__Problems and tasks__
a. Name the range sensors that the project report says partners brought to the project.
b. Continue the INSPEX project report from its final sentence.

__Page extract__
▬▬▬

Work performed from the beginning of the project to the end of the period covered by the report and main results achieved so far

The project applied a bottom-up approach, starting from potential users' interviews to collect their needs. Use-cases both from user and system perspectives have been derived together with system requirements. Then, an integration strategy has been issued to explore different integration solutions and their fit with user's needs and requirements.

The INSPEX architecture (HW&SW) has been defined. The system is made of three parts:
- a mobile detection device (MDD) that embeds range and environmental sensors, an IMU and computational capabilities to fuse data and build a model of the user's surroundings. This model is then analysed to transmit information regarding potential harmful obstacles that enter the user's safety zone
- an smartphone apps that generates 3D spatial sound from information received from the MDD and from the head orientation
- a extra-auricular headset that embeds an IMU to send head orientation to the smartphone and provide an accurate 3D audio location of the harmful obstacles
In parallel to this architecture activity, partners brought state-of-the-art range sensors (LiDAR, UWB radar, MEMS ultrasound) to the project. The sensors were first characterized, then they have been miniaturized with dramatic effort to reduce their power consumption . A first version of these optimized sensors has been delivered for their integration in the first integrated prototype (the latter is out of the current reporting period). The MDD as well as the different optimized range sensors have been designed and fabricated.

▬▬▬

Keypoint coordinate data
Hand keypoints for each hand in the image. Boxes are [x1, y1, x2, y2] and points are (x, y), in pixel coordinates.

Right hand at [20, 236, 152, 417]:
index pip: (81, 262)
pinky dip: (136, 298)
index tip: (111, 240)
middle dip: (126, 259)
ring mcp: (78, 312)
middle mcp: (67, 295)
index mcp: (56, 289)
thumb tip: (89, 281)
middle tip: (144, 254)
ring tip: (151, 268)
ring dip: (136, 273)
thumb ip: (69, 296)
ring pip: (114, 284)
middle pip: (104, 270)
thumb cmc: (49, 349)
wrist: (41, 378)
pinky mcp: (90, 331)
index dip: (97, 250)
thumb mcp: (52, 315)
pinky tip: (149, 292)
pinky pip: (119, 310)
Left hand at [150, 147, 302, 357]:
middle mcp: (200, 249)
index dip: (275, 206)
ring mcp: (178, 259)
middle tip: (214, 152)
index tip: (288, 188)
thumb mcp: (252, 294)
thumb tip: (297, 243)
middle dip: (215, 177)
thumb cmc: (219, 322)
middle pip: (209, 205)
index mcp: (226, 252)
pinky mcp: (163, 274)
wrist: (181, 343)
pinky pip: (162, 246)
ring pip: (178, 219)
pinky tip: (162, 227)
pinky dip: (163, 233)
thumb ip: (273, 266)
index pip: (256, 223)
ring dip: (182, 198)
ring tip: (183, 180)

▬▬▬

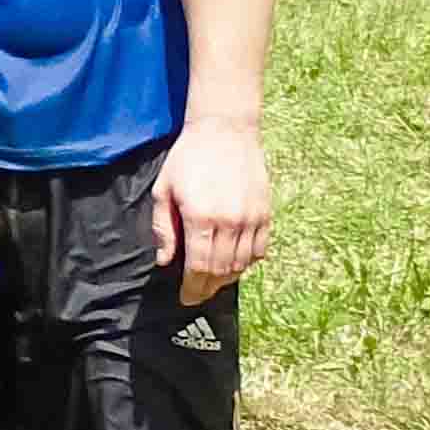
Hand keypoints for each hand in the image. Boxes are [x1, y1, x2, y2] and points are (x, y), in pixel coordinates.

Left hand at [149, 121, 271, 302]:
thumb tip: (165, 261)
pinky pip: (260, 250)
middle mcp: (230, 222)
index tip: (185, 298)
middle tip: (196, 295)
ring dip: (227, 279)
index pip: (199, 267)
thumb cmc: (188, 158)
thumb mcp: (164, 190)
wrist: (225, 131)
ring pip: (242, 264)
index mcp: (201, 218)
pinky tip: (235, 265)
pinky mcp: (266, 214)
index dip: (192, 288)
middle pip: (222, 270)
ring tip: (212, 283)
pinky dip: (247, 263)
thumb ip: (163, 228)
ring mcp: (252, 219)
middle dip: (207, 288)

▬▬▬

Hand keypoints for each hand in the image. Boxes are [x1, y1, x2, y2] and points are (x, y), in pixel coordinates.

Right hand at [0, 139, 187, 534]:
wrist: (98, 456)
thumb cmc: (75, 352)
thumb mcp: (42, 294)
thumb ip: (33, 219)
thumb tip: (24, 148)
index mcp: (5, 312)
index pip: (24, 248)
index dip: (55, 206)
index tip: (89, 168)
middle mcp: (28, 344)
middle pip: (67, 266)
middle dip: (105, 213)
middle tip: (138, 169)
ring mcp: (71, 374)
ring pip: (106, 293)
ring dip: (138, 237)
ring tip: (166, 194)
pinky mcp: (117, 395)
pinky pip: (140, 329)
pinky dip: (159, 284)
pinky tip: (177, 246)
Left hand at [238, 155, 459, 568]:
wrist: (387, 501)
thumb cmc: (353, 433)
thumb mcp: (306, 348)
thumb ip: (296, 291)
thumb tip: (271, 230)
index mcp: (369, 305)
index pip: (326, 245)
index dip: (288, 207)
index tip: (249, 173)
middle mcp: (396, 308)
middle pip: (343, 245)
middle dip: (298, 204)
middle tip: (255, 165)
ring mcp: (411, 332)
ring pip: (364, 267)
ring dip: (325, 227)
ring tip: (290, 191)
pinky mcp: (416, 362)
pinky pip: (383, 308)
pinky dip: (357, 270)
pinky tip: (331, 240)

▬▬▬

__List of answers__
a. LiDAR, UWB radar, MEMS ultrasound

b.
Legal and Ethical issues raised by the development of such a system have been considered from the beginning of the project, together with the legal rules the GRDP imposes.
An early prototype has been built during the first year of the project. It integrates off-the-shelf range sensors, IMU and demo-kit computing platform. The main goal for this early prototype was to validate the basic concepts the INSPEX system is rooted in, and develop the INSPEX firmware in parallel to its hardware. The architecture of this early prototype is as close as possible to the architecture of the INSPEX integrated prototype, especially regarding the computing platform and data exchanges. Even if this early prototype does not offer the full spectrum of capabilities of the INSPEX system, it has been used during validation tests in laboratory conditions.

A survey of several formal tools has been done to evaluate their use in the context of INSPEX firmware development. A bottom-up approach has been taken to verify key parts of the firmware and improve its reliability. A top-down approach has been taken to model the power management strategy. Analysis of Off-The-Shelf components has identified a 'black hole' state in the Bluetooth power system, which must be avoided in the implementation of INSPEX.
The INSPEX system is part of the smart environment. A test environment has been setup to enable evaluation of the use of BLE beacons to provide context information to the INSPEX solution. Deployment and customization of beacon tags and the development of an Android smartphone application for scanning, connecting and interacting with the beacon infrastructure have been performed. A demonstration of this was done at CEA site during a F2F meeting.
Details on these activities will be reported in the second reporting period.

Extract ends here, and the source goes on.